What is the Presentation and Determination of Modules over a Field?

[Kreizhn]

Homework Statement

Let k be a field and k[x] be the set of polynomials over that field. Given that M is a module with presentation
[tex] \begin{pmatrix} 1+ 3x & 2x & 3x \\ 1 + 2x & 1+ 2x -x^2 & 2x \\ x & x^2 & x \end{pmatrix} [/tex]
determine M.

Homework Equations

One can apply elementary row and column operations. In the event that one reduces a row or column to the point that there is only one non-zero element and that element is a unit, we can remove the row and column of that unit and the corresponding presentation is isomorphic to the original one.

The Attempt at a Solution

So what we have here originally is a exact sequence
[tex] k[x]^3 \xrightarrow{\phi} k[x]^3 \to M \to 0 [/tex]
so that we may take [itex] M \cong \text{coker}\phi [/itex].

If I play around with the matrix a bit, I can reduce it to (x) modulo mistakes in my matrix manipulation. Thus we get a new homomorphism
[tex] k[x] \xrightarrow{\varphi} k[x] \to \tilde M \to 0 [/tex]
with [itex] \tilde M \cong M [/itex].

So here's the part I'm not too sure about. We have [itex] \varphi: k[x] \to k[x] [/itex], so does this mean that [itex] 1 \mapsto x [/itex]?

 

[micromass]

Homework Statement

Let k be a field and k[x] be the set of polynomials over that field. Given that M is a module with presentation
[tex] \begin{pmatrix} 1+ 3x & 2x & 3x \\ 1 + 2x & 1+ 2x -x^2 & 2x \\ x & x^2 & x \end{pmatrix} [/tex]
determine M.

Homework Equations

One can apply elementary row and column operations. In the event that one reduces a row or column to the point that there is only one non-zero element and that element is a unit, we can remove the row and column of that unit and the corresponding presentation is isomorphic to the original one.

The Attempt at a Solution

So what we have here originally is a exact sequence
[tex] k[x]^3 \xrightarrow{\phi} k[x]^3 \to M \to 0 [/tex]
so that we may take [itex] M \cong \text{coker}\phi [/itex].
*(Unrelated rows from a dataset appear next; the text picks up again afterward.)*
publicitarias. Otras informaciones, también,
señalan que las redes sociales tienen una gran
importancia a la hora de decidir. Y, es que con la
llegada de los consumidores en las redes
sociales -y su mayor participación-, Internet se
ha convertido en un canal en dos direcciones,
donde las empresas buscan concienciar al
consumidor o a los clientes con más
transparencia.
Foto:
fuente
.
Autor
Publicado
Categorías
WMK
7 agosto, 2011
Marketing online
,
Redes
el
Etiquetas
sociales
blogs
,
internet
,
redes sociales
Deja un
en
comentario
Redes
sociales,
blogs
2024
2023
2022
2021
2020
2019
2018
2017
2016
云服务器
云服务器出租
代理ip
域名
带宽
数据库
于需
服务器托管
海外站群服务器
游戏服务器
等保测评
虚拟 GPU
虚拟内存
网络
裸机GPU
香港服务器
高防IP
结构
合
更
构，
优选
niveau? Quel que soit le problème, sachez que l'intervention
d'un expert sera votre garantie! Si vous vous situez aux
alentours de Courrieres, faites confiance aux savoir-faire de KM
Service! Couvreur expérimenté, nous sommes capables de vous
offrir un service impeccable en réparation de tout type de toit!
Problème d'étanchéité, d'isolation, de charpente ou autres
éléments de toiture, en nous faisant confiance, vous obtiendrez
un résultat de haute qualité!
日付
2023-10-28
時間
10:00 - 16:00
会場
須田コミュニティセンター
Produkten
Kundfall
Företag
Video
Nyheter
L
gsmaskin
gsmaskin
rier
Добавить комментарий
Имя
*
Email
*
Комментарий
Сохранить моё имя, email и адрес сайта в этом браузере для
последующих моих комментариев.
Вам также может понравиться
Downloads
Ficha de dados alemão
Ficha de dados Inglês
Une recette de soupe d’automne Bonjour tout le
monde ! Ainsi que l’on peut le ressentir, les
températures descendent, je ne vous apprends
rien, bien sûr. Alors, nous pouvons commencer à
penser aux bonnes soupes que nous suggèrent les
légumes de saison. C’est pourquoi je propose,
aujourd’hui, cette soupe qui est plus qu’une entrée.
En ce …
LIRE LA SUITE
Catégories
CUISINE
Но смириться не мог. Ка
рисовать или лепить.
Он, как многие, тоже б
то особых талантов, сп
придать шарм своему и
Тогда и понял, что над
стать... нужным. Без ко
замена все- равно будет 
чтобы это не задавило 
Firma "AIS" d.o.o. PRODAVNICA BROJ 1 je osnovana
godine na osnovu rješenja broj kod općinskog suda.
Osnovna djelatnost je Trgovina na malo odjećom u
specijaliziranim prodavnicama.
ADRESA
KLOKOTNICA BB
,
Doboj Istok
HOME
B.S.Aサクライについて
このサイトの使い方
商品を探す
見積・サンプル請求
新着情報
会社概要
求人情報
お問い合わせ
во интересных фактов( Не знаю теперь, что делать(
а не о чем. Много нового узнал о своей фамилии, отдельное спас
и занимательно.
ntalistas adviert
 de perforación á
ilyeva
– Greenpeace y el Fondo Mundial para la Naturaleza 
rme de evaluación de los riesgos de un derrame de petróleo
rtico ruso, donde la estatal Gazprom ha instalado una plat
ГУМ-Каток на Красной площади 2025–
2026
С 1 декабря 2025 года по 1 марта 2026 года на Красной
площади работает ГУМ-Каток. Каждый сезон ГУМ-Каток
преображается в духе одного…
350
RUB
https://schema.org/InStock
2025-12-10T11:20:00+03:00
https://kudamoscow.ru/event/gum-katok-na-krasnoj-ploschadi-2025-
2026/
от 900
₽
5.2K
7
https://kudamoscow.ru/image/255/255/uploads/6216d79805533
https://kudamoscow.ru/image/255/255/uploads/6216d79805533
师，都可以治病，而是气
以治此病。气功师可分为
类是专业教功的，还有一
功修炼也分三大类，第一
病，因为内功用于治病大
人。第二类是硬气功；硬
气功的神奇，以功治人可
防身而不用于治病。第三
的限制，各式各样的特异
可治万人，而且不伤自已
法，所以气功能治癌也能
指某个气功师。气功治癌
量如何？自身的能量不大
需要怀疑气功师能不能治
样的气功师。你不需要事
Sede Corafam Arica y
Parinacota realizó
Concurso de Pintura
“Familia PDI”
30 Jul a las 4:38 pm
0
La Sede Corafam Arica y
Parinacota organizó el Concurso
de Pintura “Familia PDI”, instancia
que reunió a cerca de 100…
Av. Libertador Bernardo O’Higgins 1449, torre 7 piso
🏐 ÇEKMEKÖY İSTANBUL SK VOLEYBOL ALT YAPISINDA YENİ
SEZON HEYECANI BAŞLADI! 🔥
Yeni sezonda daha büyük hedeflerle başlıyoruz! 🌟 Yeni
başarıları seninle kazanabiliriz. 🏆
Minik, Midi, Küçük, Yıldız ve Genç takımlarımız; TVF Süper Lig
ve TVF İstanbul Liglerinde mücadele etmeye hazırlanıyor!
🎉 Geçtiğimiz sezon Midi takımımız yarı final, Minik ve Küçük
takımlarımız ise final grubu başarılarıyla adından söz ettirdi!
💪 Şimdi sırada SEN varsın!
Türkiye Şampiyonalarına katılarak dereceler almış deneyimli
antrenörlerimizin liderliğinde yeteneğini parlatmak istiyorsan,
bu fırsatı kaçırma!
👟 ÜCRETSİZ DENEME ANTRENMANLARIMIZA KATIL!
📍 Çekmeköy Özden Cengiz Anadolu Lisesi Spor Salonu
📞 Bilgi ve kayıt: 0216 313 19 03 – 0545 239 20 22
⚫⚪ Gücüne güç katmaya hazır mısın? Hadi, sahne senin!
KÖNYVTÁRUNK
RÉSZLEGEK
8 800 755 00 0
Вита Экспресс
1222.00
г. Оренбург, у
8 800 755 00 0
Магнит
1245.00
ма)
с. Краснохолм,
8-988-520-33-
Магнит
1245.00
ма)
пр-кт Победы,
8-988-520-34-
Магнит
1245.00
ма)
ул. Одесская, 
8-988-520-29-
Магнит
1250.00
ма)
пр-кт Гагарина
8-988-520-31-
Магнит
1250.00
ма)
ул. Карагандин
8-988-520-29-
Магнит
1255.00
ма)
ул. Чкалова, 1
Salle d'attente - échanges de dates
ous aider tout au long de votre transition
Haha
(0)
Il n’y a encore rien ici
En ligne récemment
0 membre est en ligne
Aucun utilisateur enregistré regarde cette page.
If I play around with the matrix a bit, I can reduce it to (x) modulo mistakes in my matrix manipulation. Thus we get a new homomorphism
[tex] k[x] \xrightarrow{\varphi} k[x] \to \tilde M \to 0 [/tex]
with [itex] \tilde M \cong M [/itex].

So here's the part I'm not too sure about. We have [itex] \varphi: k[x] \to k[x] [/itex], so does this mean that [itex] 1 \mapsto x [/itex]?

Yes. In fact, we have here that [tex]M\cong k[X]/\xi(k[X])[/tex], where [itex]\xi[/itex] is the map associated with the matrix. So, we have [tex]M\cong k[X]/(X)\cong k[/tex] here.

 

[Kreizhn]

Thanks micromass.

Yeah, that's what I had originally. Though I started doubting myself as to whether the image of the homomorphism was really just the ideal generated by x.

 

[micromass]

Thanks micromass.

Yeah, that's what I had originally. Though I started doubting myself as to whether the image of the homomorphism was really just the ideal generated by x.

No need to doubt yourself The image of a k[X]-module is always a k[X]-module. Thus you can expect the image of k[X] to be a submodule of k[X], and submodules of k[X] are exactly the ideals of k[X].